Native gel high molecular weight (HMW) markers from GE Biosciences were used along with protein samples on native acrylamide gels with five different percentages of acrylamide (5, 7.5, 10, 12.5, and 15%). The relative mobility of each marker was plotted as a function of acrylamide percentage. Negative slopes were calculated from these plots and plotted against the log molecular weight. Data points were fitted to a straight line, and the fit thus obtained was used to determine molecular weights of samples through interpolation.

Isothermal titration calorimetric (ITC) examination of cellulose binding to PfuTIM

An ITC‐200 instrument (Microcal Inc.) was used to perform isothermal titration calorimetric (ITC) experiments to examine the binding of cellulose to PfuTIM, made possible by the slow activity of the enzyme with the carboxymethyl (CM) cellulosic substrate. For the ITC experiments, conducted at 20 °C, CM‐cellulose was taken in the syringe (144 μm) and PfuTIM was taken in the reservoir (40 μm), and 2 μL of substrate was added repeatedly to a solution of PfuTIM (initially 200 μL), after a first injection of 0.4 μL. Data fitting was done using the origin software provided by Microcal Inc.

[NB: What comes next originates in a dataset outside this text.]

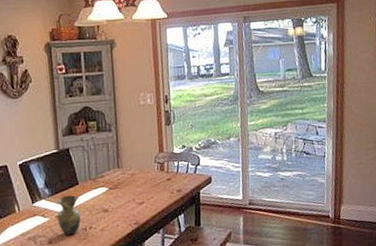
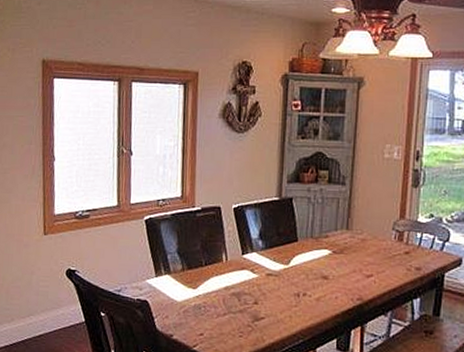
vase: present [56,195,81,235] -> none [267,252,296,299]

Mutant generation and activity characterization

The following mutants were generated for residues responsible for PfuTIM's activity as TIM (identified through comparison with homologous enzymes): single mutants: (a) Glu141Gly, (b) Lys114Gly, and (c) His96Gly; double mutants: (d) Glu141Gly and Lys114Gly, (e) Lys114Gly and His96Gly, and (f) Glu141Gly and His96Gly; and triple mutant: (g) Glu141Gly, Lys114Gly, and His96Gly. All mutants were cloned in the pQE30 vector between BamH1 and HindIII sites, like the wild‐type protein. The cloning host used was XL1‐Blue and the expression host used was M15[pREP4]. Mutant proteins were purified under native conditions in the same manner as wild‐type protein. Primers used for inserting mutations are listed (Table 2), in terms of the forward (F) and reverse (R) primers used to insert each mutation. All mutants were made by the standard technique of splicing by overlap extension PCR (SOE‐PCR).

Table 2

List of primers for making deficient mutants

	Name of primer	Sequence (5′–3′)
1	PfuTIM K14G Fwd	5′ GCAATCAATTTTGGGACGTACATAGAG 3′
2	PfuTIM K14G –Rev	5′ CTCTATGTACGTCCCAAAATTGATTGC 3′
3	PfuTIM H96G–Fwd	5′CTCCTAAATGGCTCTGAGAATAG 3′
4	PfuTIM H96G –Rev	5′ CTATTCTCAGAGCCATTTAGGAG 3′
5	PfuTIM E144G Fwd	5′ GGTGCTGTAGGGCCTCCTGAGTTG 3′
6	PfuTIM E144G Rev	5′ CAACTCAGGAGGCCCTACAGCAAC 3′

Each mutation site was first individually generated. Double and triple mutants were also generated using the same sets of primers, using overlaps between the primers and the gene‐boundary forward and reverse primers for the wild‐type sequence of the PfuTIM‐encoding gene (described earlier in the section above on cloning of the PfuTIM gene).

Author contributions

PS made the initial discovery in PG's laboratory, which led to this work. PS and PG together planned all further experiments to verify and understand the observations, analyzed the data and its implications, and together wrote up the manuscript. Experiments were performed by PS under the supervision and guidance of PG.